群衆をかき分けて出てきたのは、お付きを連れながら杖を突いて歩く、とても大柄な赤毛の長髪の女性だった。当然頭には獣人の証である小さな丸い耳が生えていたが、傷だらけで、片耳などは端が欠けてしまっていた。


よく見れば耳だけじゃない、確認できる限りの皮膚の表面は大小さまざまな傷が刻まれている。右目には一際大きな傷跡があり、その瞳は閉じられており隻眼であることが見て取れた。


「そ、村長。お体に障ります」


オプールの父親が一人歩み出て、その女性の体を気遣うようなそぶりを見せた。何となく感づいてはいたが、やはりこの女性が村長のようだ。体が悪いのだろうか


村長の女性は、気遣って差し伸べてきたオプールの父親の手を逆に握り返し、その手を懐へと潜り込ませて微笑んだ。


「いいんだよ、リーデル。よく戻った……本当に」

「はい……っ!」

「みんなも、おかえり!」


村長が村人たちに対し声をかけると、皆一斉に涙ぐみ村長へと頭を下げ始めた。またしても俺は置いてけぼりである。


そして忘れられるオプール。いい気味である。


村長の女性は、ゆっくりと俺とリンのところまで歩いてきた。そして、俺の顔をじっと見つめ始める。

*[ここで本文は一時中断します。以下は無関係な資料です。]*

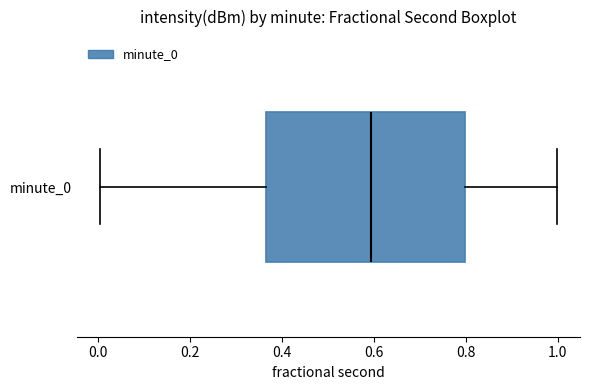

Transcribe this box plot: give where the median line is, the range the box spans, and where the two whiskers end, as read against the x-axis. The values are not printed on the chart, so give them approximately, as read against the axis.

median 0.60, box 0.36 to 0.80, whiskers 0.00 to 1.00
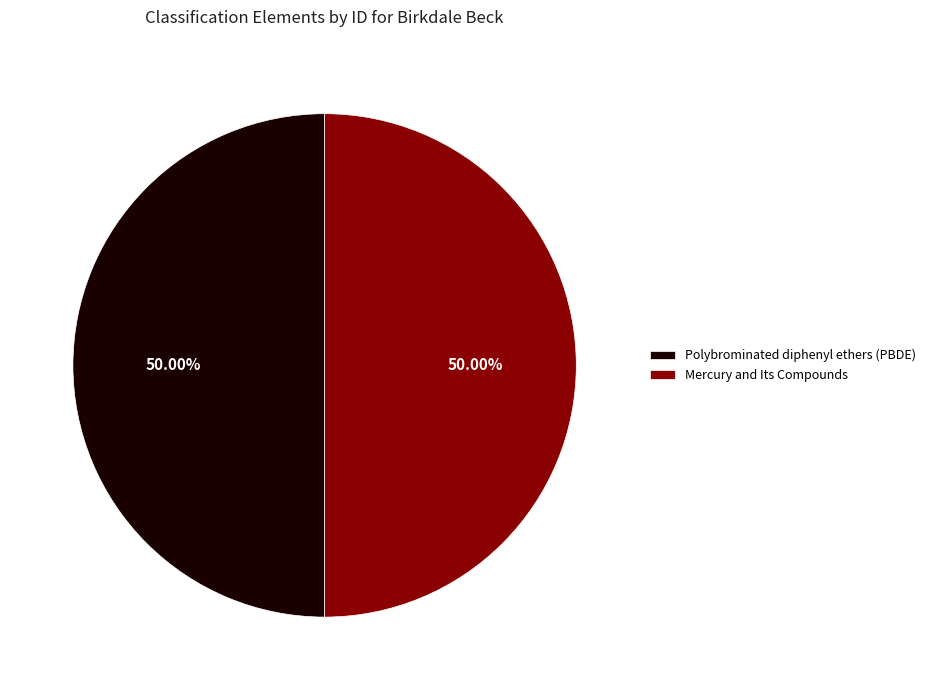

How many segments does this pie chart have?

2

何か気の利いた一言でも言えればいいんだろうが、あいにく俺にそんな教養はない。ただ見つめられるままに、息をのんでじっとするほかなかった。


見る限り、大分歳は言っていると思うが、高齢といった感じでもない。40から50の間ぐらいだろうか、サンプル数が少なすぎて何とも言えないが、オプール父よりは年上だと思う。


何よりも、その全身に刻まれた傷跡が、彼女の生きてきた期間を想像しづらくさせているのだ。


やがて、俺の全身をつぶさに観察したその女性は、ニヤリとした笑みを浮かべて行った。


「狼の獣人とは、珍しいねえ。あんた、未開の地から来たのかい?」

「……っ、詳しく話を聞かせてくれ!」


こいつは何か知っている。その予感が、考えるよりも先に俺に口を開かせていた。